CONSOMMATION De plus en plus de commerces nantais luttent contre le gaspillage alimentaire grâce aux applications mobiles...

Frédéric Brenon

— 

La pâtisserie-chocolaterie Carli réunit régulièrement des invendus dans une boîte surprise.
La pâtisserie-chocolaterie Carli réunit régulièrement des invendus dans une boîte surprise. — F.Brenon/20Minutes

Lutter contre le gaspillage alimentaire tout en faisant de bonnes affaires. C’est le leitmotiv de Too Good to go et d’ Optimiam, deux applications mobiles opérationnelles depuis peu à Nantes. Chaque jour, elles mettent en relation des consommateurs (inscrits gratuitement) avec des commerçants ayant des produits frais périssables.

Si le magasin constate qu’il aura des invendus, il se signale sur la plateforme et les propose à des prix cassés (-40 % minimum). Le client intéressé valide sa commande et n’a plus qu’à récupérer le produit (présenté sous forme de boîte surprise chez Too Good to Go) directement à la boutique, généralement juste avant sa fermeture.

« On parvient à vendre des produits destinés à finir à la poubelle»

Une vingtaine de commerçants (boulangerie, sandwicherie, épicerie, restaurant, etc.) nantais sont déjà partenaires de l’une ou l’autre appli.
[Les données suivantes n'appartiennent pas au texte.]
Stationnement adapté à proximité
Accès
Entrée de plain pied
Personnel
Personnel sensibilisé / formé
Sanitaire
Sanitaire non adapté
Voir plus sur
« L’initiative est très bonne, se félicite Fabrice Denoux, gérant de La Tartinerie, quartier Bouffay. Grâce à l’appli, on parvient à vendre des sandwichs et des viennoiseries qui étaient destinés à finir à la poubelle le soir même. C’était perdu. Là, ça nous fait une petite manne financière supplémentaire, l’équivalent je pense de 2.000 euros à 3;000 euros sur une année. Ce n’est pas négligeable. Et puis les clients sont contents. »
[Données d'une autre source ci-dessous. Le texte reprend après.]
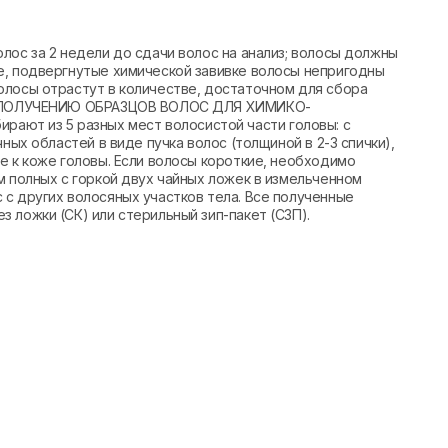
лос за 2 недели до сдачи волос на анализ; волосы должны
е, подвергнутые химической завивке волосы непригодны
олосы отрастут в количестве, достаточном для сбора
 ПО ПОЛУЧЕНИЮ ОБРАЗЦОВ ВОЛОС ДЛЯ ХИМИКО-
т из 5 разных мест волосистой части головы: с
ных областей в виде пучка волос (толщиной в 2-3 спички),
е к коже головы. Если волосы короткие, необходимо
м полных с горкой двух чайных ложек в измельченном
с других волосяных участков тела. Все полученные
 ложки (СК) или стерильный зип-пакет (СЗП).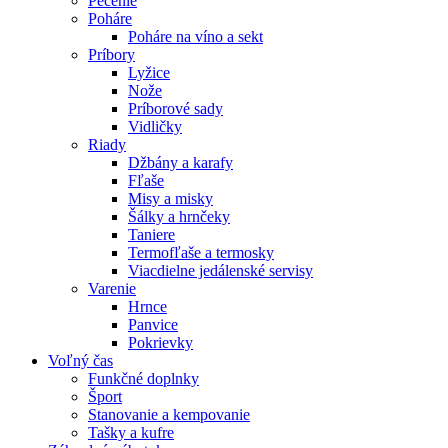
Pečenie
Poháre
Poháre na víno a sekt
Príbory
Lyžice
Nože
Príborové sady
Vidličky
Riady
Džbány a karafy
Fľaše
Misy a misky
Šálky a hrnčeky
Taniere
Termofľaše a termosky
Viacdielne jedálenské servisy
Varenie
Hrnce
Panvice
Pokrievky
Voľný čas
Funkčné doplnky
Šport
Stanovanie a kempovanie
Tašky a kufre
«Des clients plus jeunes, attirés par les prix»

« C’est du gagnant-gagnant », confirme-t-on à la pâtisserie-chocolaterie Carli, chez qui on peut repartir, par exemple, avec une tarte citron meringuée, un éclair Mont-blanc et un criollo chocolat-frambosise pour un total de 4,50 euros au lieu de 12 euros.

« La plupart de nos pâtisseries doivent être détruites au bout de deux jours, explique Julien Leclercq, gérant de Carli. Elles restent mangeables mais sont moins savoureuses, moins fermes, donc on les jette ou on les donne au personnel. Ça fait mal au cœur quand on sait le temps qu’on y a consacré. L’appli permet d’éviter ce gaspillage tout en faisant découvrir nos créations à une nouvelle clientèle. On voit notamment venir des clients plus jeunes, attirés par les prix. » «On a beaucoup d'étudiants qui profitent de ce bon plan», confirme Fabrice Denoux.
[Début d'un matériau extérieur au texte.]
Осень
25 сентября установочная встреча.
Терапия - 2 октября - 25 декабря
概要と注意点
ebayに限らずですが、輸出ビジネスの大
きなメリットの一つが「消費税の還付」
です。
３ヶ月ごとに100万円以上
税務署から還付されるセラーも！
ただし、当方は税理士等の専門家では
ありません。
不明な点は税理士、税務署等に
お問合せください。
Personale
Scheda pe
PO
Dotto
Gratuit pour le public, commision ou abonnement pour les pro

Si l’inscription est gratuite pour les consommateurs, la participation des commerces ne l’est évidemment pas. Pour Too Good to go, le professionnel reverse une commission de 1 euro sur chaque transaction. Chez Optimiam, cela passe par un abonnement de 400 euros par an.

Outre ces applications marchandes, quelques associations collaborent aussi avec les commerçants afin d’utiliser les denrées invendues à des fins caritatives.

Selon les chiffres du ministère de l’agriculture, 2,3 millions de tonnes de nourriture sont jetées chaque année par la distribution en France et 1,5 million de tonnes par la restauration.